Usage tracking was added mid-project, so the $2,299.41 covers the last 60 of 185 orders. The tracked portion skews toward the later, larger voyages, but the true whole-project model spend is unavoidably higher than the tracked figure. A conservative reading: think “single-digit thousands”, not “$2.3k exactly”.

Token counts are dominated by cache reads.

The 2.15 billion tokens are mostly prompt-cache re-reads (which is precisely why the cost is low relative to the token count) — quoted for transparency, not to impress.

Model spend is not total cost.

One human operator ran this part-time for ~8 weeks — reviewing PRs, running UAT, writing orders. Their time is real and is not in the $2,299.

This was an uplift with a reference.

The legacy site provided requirements clarity that a greenfield product wouldn’t have.

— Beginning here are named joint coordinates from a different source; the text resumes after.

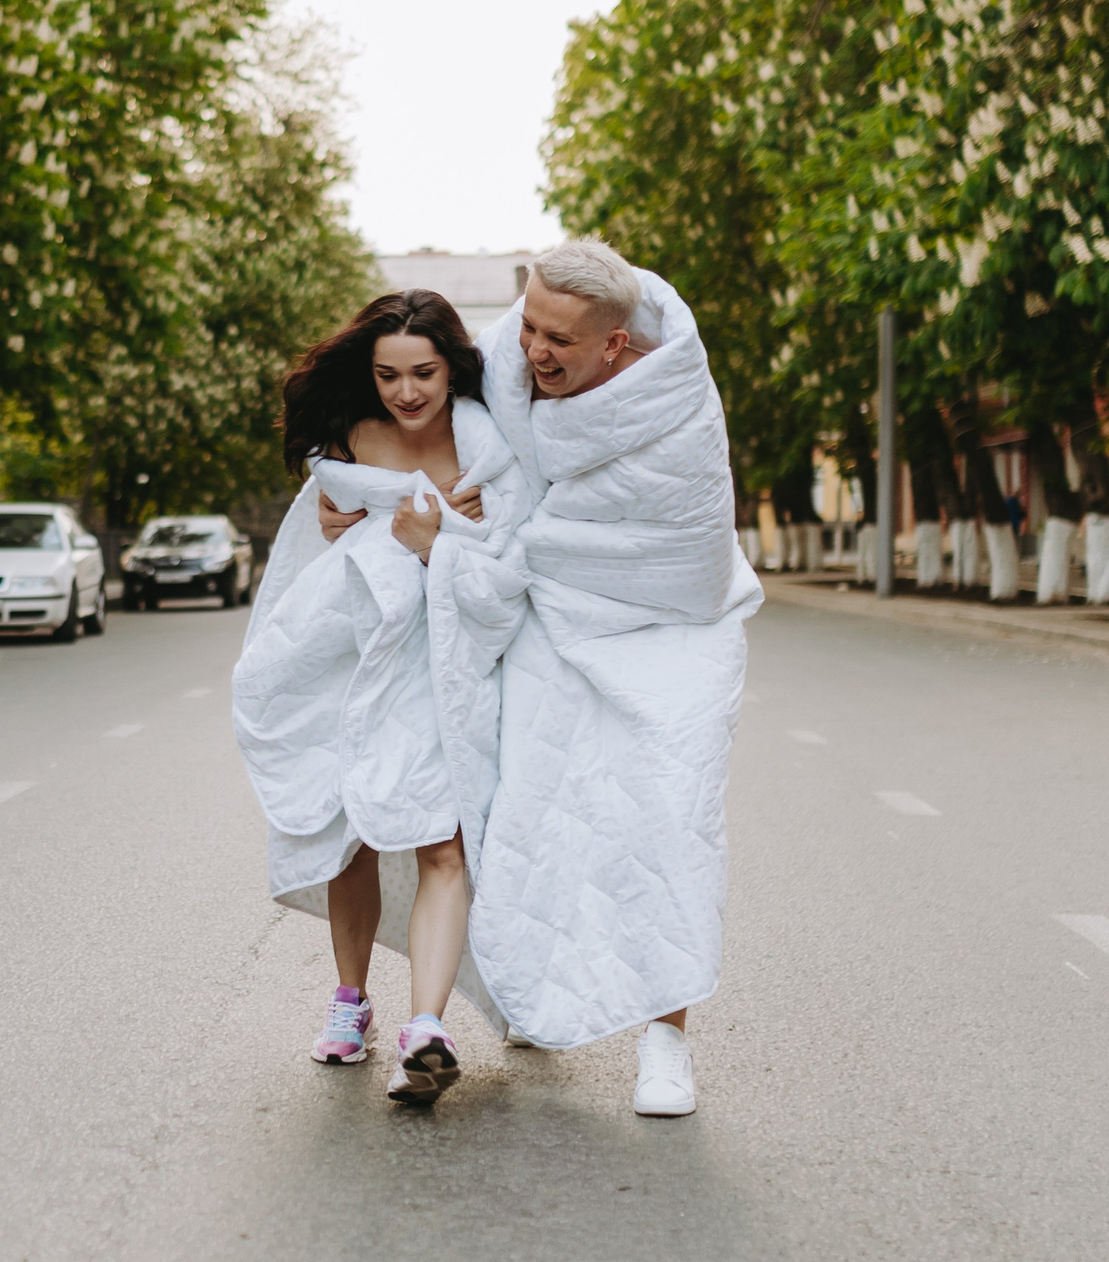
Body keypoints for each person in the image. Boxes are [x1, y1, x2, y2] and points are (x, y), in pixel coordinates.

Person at [336, 240, 760, 1117]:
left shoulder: (675, 404)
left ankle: (667, 1038)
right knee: (521, 817)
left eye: (559, 339)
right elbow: (420, 417)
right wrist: (357, 491)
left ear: (616, 343)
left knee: (668, 819)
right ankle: (526, 995)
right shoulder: (502, 366)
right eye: (529, 323)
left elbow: (685, 548)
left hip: (669, 632)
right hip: (546, 623)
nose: (534, 349)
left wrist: (463, 544)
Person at [231, 289, 530, 1105]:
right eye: (388, 374)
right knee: (354, 831)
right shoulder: (348, 449)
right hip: (358, 669)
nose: (406, 392)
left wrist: (446, 545)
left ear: (454, 368)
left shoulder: (490, 456)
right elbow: (312, 563)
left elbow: (508, 584)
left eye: (424, 373)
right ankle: (350, 1000)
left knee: (445, 844)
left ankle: (425, 1028)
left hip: (445, 679)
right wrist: (353, 530)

The comparison. We will not fabricate a competitor quote. Instead, a clearly-labelled assumption: a three-portal marketplace with Stripe billing, advertising inventory, identity tiers, data migration and an admin suite is — in our experience and by widely published agency rate norms — a multi-month engagement for a team of roughly three to six people. At typical blended agency rates (US$75–150/hour), even a lean four-month, three-person delivery lands in the US$150,000–400,000 range before overruns. Treat those numbers as the labelled assumption they are, and the contrast still holds at any point in the range:

Eight weeks, one part-time operator, and low-thousands of model spend — versus months of calendar time and six figures of engineering cost — for a platform of directly comparable scope.

The interesting claim is not "AI is cheaper per hour". It is that the coordination overhead that normally forces teams to be large — handoffs, context transfer, review discipline, parallel workstreams — is exactly what Maestro automates. PSG ran up to five crews in parallel across 31 sprints without a project manager, because the framework is the project manager.

What this means for your backlog

The cadence of a team.
The cost profile of an API bill.

PSG is one data point, and we've presented it with its caveats attached. But the shape of the result generalises: if your backlog is well-described work — features, fixes, migrations, hardening — a Maestro fleet can work through it while you keep the two controls that matter: what gets built, and what gets merged.

Sources: all metrics in this case study are read from the PSG project's Maestro workspace artefacts — voyage manifests, order records, per-order usage ledgers, and QA/security reports — as gathered on 2026-07-14. Feature names and aggregate metrics are published with the client's sanction; no client-confidential data appears in this document.